> BLOCO DE TEXTO
Japão enfrenta nova pressão sobre custos de financiamento
Rendimento dos títulos a 10 anos atinge 3% pela primeira vez desde 1996, num contexto de inflação, aumento do petróleo e preocupações com as contas públicas
O rendimento dos títulos do Governo japonês a 10 anos atingiu, esta terça-feira, os 3%, pela primeira vez desde 1996, num movimento que ocorre em simultâneo com uma forte venda de obrigações nos mercados internacionais, informou a Reuters.
A subida reflecte a crescente preocupação dos investidores com a inflação, a sustentabilidade das finanças públicas e a possibilidade de novos aumentos das taxas de juro. Entretanto, a pressão agravou-se com a retoma dos ataques militares no conflito entre os Estados Unidos e Israel com o Irão, que contribuiu para levar os futuros do petróleo Brent acima dos 91 dólares por barril, elevando os preços da energia e levando os investidores a exigir rendimentos superiores para manter títulos de longo prazo.
No Japão, a subida dos rendimentos poderá aumentar a despesa do Estado com o serviço da dívida, limitando a margem para novos gastos públicos. Analistas citados pela Reuters consideram que a evolução também poderá reflectir uma mudança nas expectativas em relação à política monetária do Banco do Japão.

> DADOS REGISTADOS
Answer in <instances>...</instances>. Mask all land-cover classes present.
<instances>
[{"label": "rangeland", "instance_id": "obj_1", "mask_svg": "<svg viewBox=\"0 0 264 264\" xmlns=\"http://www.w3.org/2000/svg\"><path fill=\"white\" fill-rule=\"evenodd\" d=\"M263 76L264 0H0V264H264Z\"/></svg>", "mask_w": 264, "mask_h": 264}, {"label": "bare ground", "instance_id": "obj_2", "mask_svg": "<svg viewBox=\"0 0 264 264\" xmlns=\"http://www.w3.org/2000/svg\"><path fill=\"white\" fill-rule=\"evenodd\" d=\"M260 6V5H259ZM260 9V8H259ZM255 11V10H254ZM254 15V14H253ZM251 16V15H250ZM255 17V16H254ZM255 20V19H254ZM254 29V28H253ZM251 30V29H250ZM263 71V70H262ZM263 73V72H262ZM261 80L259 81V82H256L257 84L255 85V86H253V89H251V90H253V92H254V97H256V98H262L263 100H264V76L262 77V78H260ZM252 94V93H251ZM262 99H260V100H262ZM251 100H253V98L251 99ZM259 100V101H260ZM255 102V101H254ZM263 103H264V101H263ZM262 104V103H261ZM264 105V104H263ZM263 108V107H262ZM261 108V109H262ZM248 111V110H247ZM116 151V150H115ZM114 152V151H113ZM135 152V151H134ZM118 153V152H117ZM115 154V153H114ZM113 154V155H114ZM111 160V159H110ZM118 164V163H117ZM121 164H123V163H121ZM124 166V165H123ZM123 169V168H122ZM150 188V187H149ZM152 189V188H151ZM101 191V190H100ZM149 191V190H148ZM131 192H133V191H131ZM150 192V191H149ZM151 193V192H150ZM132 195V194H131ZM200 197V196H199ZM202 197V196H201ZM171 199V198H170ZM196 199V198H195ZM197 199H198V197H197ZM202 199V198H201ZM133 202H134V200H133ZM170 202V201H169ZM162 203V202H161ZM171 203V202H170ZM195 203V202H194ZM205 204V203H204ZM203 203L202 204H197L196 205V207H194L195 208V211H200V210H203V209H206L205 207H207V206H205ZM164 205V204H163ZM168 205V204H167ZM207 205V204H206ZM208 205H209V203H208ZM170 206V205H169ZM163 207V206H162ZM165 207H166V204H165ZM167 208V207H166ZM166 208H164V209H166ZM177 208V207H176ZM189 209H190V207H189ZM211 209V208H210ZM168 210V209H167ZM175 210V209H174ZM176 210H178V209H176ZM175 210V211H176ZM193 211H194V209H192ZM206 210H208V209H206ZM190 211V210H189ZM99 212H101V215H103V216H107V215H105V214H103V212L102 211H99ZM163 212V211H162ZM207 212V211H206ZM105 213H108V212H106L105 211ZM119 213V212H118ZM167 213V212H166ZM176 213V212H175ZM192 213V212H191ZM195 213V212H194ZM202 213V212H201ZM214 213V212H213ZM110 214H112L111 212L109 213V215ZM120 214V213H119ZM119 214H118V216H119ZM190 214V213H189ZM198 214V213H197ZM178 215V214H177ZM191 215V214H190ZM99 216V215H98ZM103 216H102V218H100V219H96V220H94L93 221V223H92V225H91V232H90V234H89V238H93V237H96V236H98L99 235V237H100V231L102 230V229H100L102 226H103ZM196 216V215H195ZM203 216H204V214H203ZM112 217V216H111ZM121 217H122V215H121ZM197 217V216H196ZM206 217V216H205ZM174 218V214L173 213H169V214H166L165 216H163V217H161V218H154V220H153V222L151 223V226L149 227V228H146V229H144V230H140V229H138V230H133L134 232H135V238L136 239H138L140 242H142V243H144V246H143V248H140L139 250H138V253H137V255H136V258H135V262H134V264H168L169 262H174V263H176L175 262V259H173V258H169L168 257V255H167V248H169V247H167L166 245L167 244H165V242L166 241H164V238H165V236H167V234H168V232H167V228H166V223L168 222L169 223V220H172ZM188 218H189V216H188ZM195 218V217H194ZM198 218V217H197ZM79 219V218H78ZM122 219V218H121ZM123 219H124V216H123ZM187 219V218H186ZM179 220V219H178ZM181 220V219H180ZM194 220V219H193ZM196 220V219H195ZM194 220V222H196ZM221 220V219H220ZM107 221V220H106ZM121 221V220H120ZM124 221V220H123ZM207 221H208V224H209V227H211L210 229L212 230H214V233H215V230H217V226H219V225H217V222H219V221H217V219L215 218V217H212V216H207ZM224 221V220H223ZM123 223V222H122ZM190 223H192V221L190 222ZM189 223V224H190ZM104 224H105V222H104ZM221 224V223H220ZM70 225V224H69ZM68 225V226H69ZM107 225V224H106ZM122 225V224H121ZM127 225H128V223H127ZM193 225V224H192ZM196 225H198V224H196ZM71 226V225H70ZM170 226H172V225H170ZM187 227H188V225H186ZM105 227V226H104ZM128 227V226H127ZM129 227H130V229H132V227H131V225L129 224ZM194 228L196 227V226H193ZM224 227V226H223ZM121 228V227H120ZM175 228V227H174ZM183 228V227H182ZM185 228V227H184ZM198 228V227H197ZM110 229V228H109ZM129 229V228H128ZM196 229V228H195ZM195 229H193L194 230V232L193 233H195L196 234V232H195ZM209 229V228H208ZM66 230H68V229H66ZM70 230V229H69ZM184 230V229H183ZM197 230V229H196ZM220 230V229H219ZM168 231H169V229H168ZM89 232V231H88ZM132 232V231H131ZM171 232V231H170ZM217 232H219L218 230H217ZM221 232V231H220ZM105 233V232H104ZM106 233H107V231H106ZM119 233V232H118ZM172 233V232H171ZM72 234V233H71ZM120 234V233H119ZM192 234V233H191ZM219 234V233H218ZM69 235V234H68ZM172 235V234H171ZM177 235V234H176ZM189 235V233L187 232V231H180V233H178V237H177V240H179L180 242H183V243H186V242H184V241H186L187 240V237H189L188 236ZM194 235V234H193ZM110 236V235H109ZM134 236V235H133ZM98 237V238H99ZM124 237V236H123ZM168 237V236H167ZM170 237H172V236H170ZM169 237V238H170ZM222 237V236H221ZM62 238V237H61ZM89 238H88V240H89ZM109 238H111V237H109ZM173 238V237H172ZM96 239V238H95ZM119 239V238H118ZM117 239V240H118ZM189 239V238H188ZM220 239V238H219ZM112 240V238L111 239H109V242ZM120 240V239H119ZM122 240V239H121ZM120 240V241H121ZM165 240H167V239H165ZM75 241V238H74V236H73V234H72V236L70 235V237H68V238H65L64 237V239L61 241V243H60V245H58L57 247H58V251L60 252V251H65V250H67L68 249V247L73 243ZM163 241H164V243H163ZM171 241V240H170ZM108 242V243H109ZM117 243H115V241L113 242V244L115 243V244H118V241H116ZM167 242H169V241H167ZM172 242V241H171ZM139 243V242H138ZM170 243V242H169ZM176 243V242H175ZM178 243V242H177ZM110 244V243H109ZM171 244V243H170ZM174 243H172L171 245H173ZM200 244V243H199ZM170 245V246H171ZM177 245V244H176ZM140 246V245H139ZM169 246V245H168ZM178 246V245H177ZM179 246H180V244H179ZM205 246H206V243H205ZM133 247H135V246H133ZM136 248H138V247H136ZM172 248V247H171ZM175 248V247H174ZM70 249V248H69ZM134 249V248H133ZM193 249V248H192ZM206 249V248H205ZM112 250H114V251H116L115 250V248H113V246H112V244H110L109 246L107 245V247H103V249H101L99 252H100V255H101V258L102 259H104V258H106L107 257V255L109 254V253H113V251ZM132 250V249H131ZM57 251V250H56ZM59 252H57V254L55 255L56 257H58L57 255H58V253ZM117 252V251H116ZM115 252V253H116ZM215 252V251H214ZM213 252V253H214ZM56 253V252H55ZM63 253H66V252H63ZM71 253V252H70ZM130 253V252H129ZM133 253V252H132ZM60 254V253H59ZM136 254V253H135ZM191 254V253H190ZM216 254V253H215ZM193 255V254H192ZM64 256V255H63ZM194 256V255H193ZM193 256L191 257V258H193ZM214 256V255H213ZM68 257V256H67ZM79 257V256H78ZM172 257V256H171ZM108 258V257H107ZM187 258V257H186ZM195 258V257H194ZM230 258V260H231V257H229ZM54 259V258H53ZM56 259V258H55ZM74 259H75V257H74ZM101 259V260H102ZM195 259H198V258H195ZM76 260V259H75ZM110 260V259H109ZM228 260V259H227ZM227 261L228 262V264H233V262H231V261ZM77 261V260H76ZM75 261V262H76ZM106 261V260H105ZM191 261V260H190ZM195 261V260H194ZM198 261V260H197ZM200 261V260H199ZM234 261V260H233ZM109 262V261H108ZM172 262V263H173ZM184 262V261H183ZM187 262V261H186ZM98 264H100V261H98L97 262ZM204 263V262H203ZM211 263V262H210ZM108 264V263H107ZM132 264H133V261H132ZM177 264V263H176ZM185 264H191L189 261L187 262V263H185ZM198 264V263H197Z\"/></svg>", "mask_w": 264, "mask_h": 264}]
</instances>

> INSTRUÇÃO DE TRABALHO 1
No texto sobre os custos de financiamento do Japão, acima de que valor por barril subiram os futuros do petróleo Brent?
> INSTRUÇÃO DE TRABALHO 2
Prossiga o texto sobre os custos de financiamento do Japão a partir da última frase.

> RESPOSTA ESPERADA 1
Acima dos 91 dólares por barril.

> RESPOSTA ESPERADA 2
Na visão dos analistas, a subida dos juros japoneses poderá ter repercussões nos mercados internacionais, uma vez que rendimentos mais elevados dos títulos domésticos podem tornar os activos japoneses mais atractivos e incentivar os investidores do país a reduzir aplicações no exterior e a repatriar capitais.
Contudo, os especialistas apontam que uma eventual redução da procura japonesa por títulos estrangeiros poderá, por sua vez, pressionar os rendimentos da dívida dos Estados Unidos e da Europa, e este movimento poderá contribuir para uma reavaliação global dos custos de financiamento e das perspectivas de política monetária.